### Passage provided

So far, few clinical cycles have been carried out for families carrying heteroplasmic mitochondrial (mt)DNA mutations [13–15]. The genetics of mtDNA is quite complex and the proportion of mutant mtDNA transmitted from mother to offspring will vary due to a genetic bottleneck in the oocytes [16]. It is another ethically difficult indication, as the possibility exists that there are no zero-mutation embryos for transfer but just embryos with a low mutation load (that is, the ratio of mutant to normal mtDNA) under a certain disease-specific threshold, meaning that the risk for an affected child is not eliminated but only reduced. PGD for mtDNA mutations can only be offered reliably when certain criteria are fulfilled: a close correlation between the mutation load and disease severity is a first requirement; second, there should be no change in mutation load with time; and third, mutant mtDNA should be uniformly distributed over all blastomeres of the cleavage-stage embryo [17]. For many mtDNA mutations the latter information is not available. Therefore, it is recommended to develop PGD within a scientific research protocol and to counsel prospective parents adequately and inform them that a first PGD cycle may be carried out merely to gather information on the reliability of PGD [18].

######
### Given records

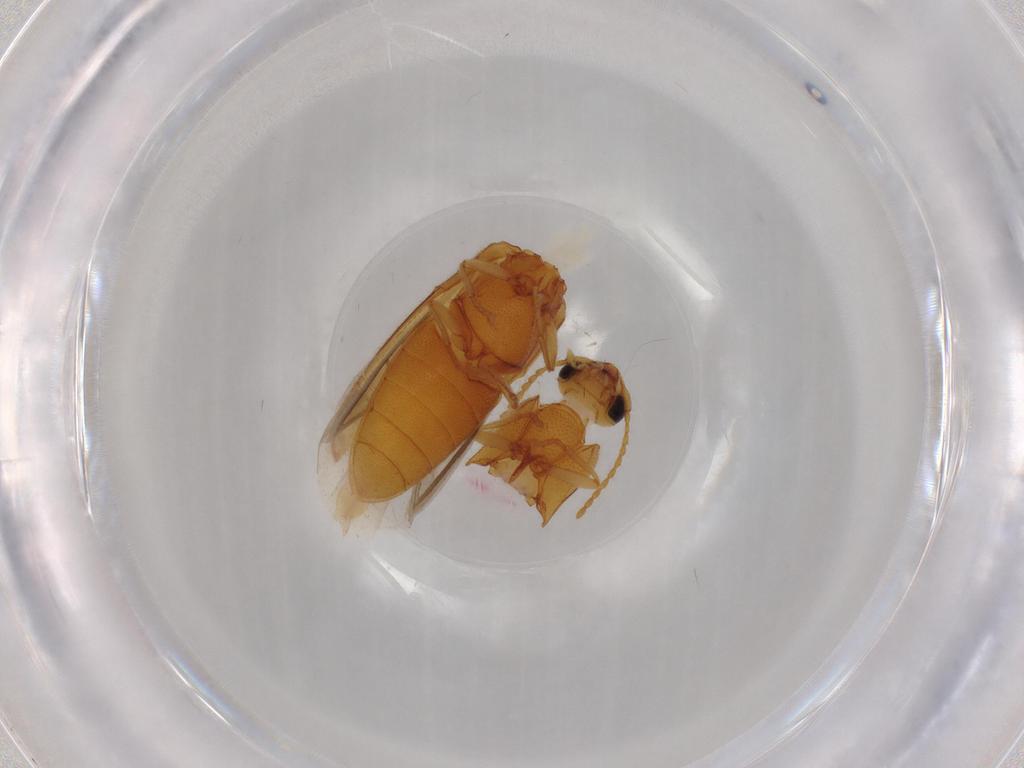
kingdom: Animalia
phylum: Arthropoda
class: Insecta
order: Coleoptera
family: Elateridae
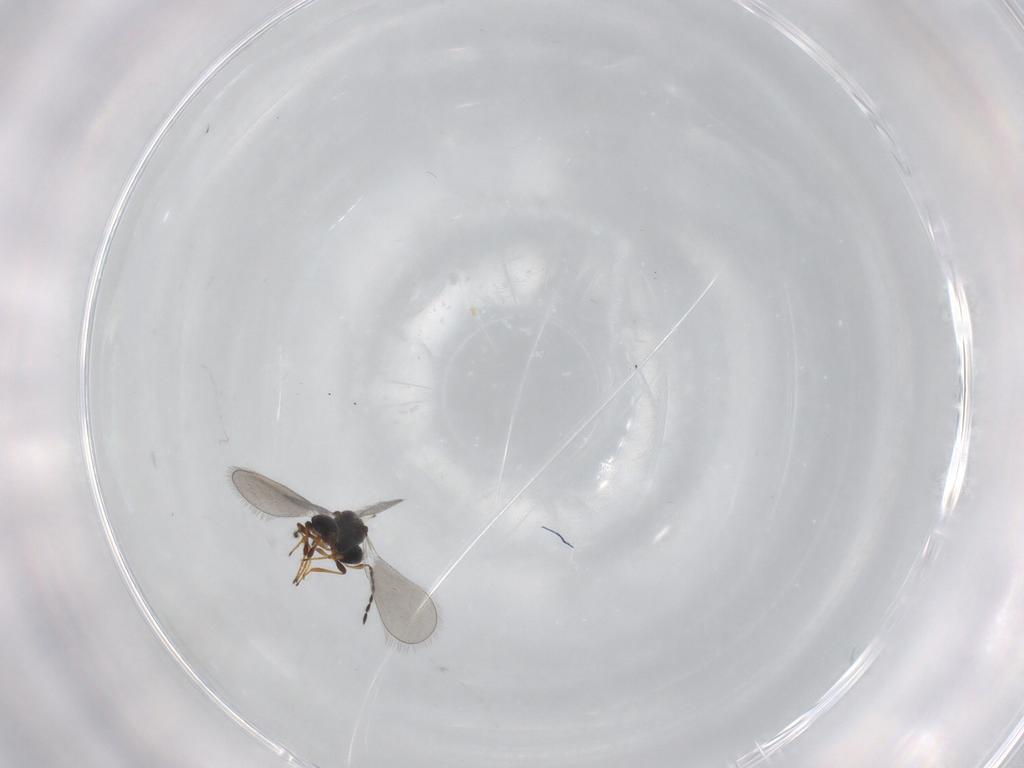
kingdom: Animalia
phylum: Arthropoda
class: Insecta
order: Hymenoptera
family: Platygastridae
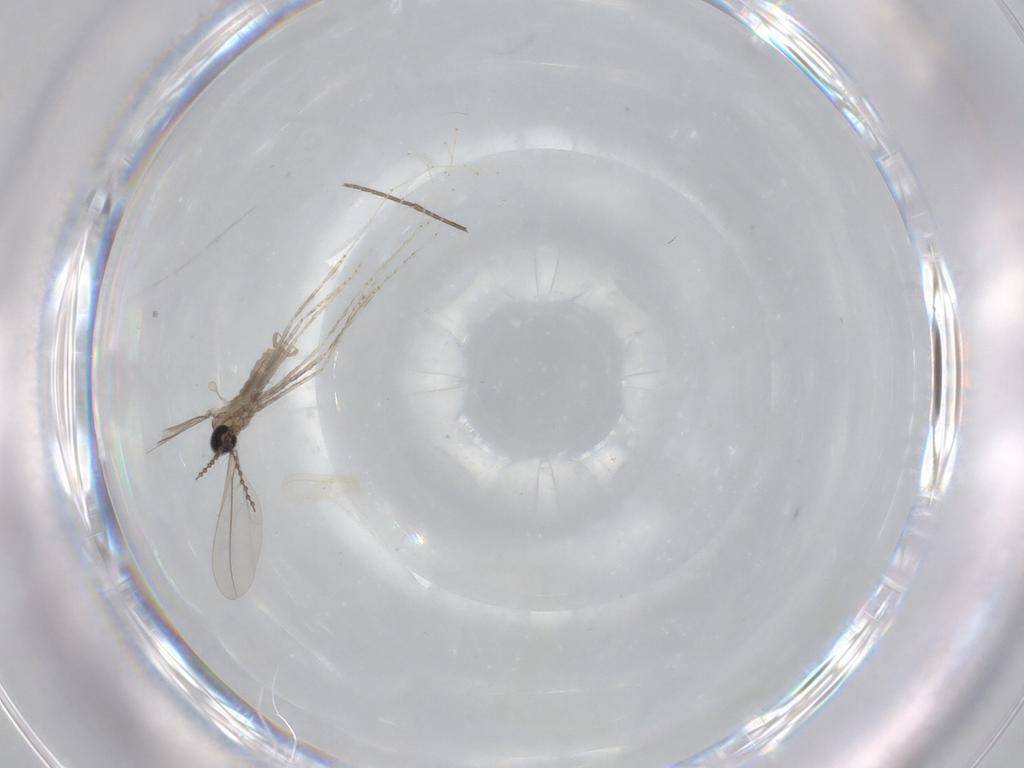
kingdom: Animalia
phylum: Arthropoda
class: Insecta
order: Diptera
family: Sciaridae
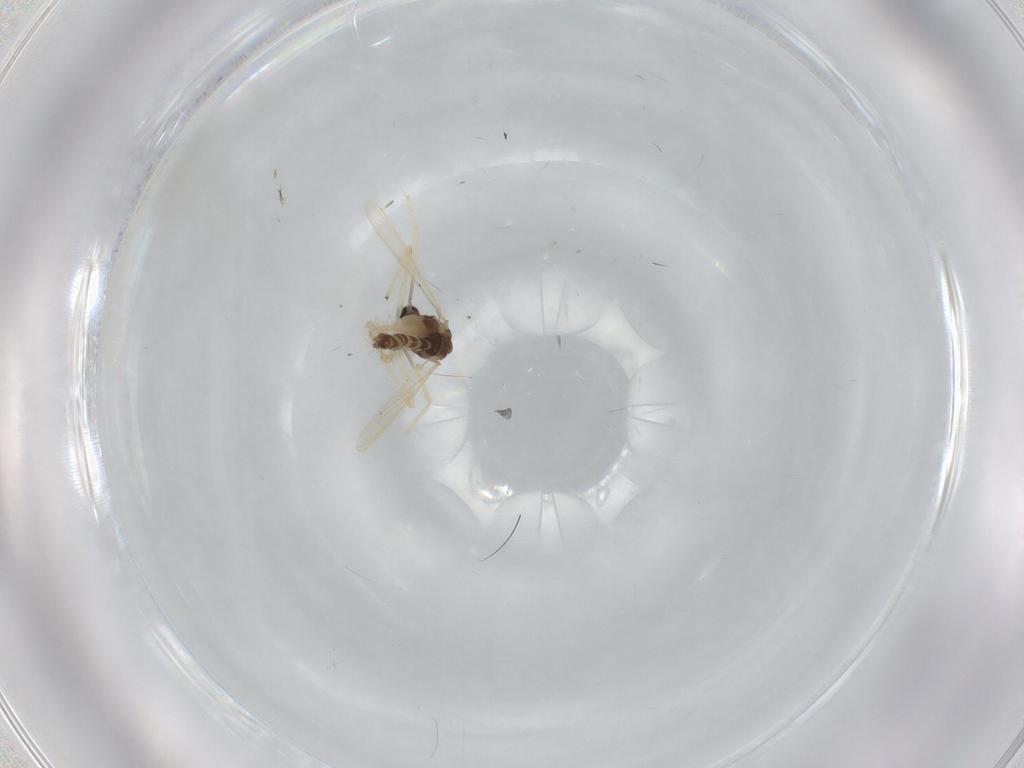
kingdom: Animalia
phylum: Arthropoda
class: Insecta
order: Diptera
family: Chironomidae
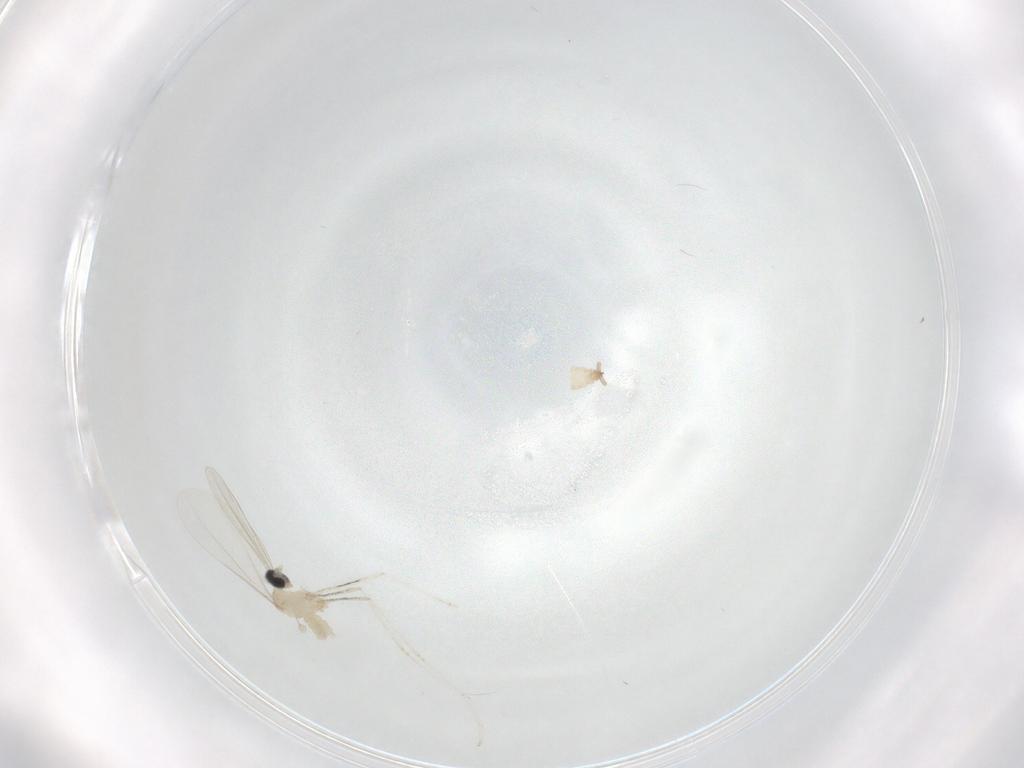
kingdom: Animalia
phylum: Arthropoda
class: Insecta
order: Diptera
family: Cecidomyiidae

######

- [Activities]
a. Do these statements agree with the passage on PGD for mtDNA mutations? Answer yes or no for each, quoting the deciding words.
(i) Many clinical cycles have been carried out for families with heteroplasmic mtDNA mutations.
(ii) The share of mutant mtDNA passed from mother to offspring varies because of a genetic bottleneck in the oocytes.
(iii) For PGD to be offered reliably, the mutation load should not change with time.
b. Answer these questions from the passage on PGD for mtDNA mutations.
(i) What is mutation load?
(ii) What is the first requirement for offering PGD reliably?
(iii) Within what is it recommended that PGD be developed?
c. Please write a continuation of the passage on PGD for mtDNA mutations, starting after its last sentence.

- [Answers provided]
a.
(i) No: "So far, few clinical cycles have been carried out for families carrying heteroplasmic mitochondrial (mt)DNA mutations"
(ii) Yes: "the proportion of mutant mtDNA transmitted from mother to offspring will vary due to a genetic bottleneck in the oocytes"
(iii) Yes: "there should be no change in mutation load with time"

b.
(i) The ratio of mutant to normal mtDNA.
(ii) A close correlation between the mutation load and disease severity.
(iii) A scientific research protocol.

c.
Assisted reproductive technology and biopsy

The first step in a PGD cycle is controlled ovarian hyperstimulation, aimed at obtaining a large cohort of mature oocytes. The aspirated oocytes are denuded of surrounding cumulus cells before IVF occurs. Intracytoplasmic sperm injection is preferred over regular IVF, regardless of the sperm quality, in order to avoid residual sperm adhering to the zona pellucida after IVF. Remaining cumulus or sperm cells may lead to contamination when PCR is used for diagnosis [19].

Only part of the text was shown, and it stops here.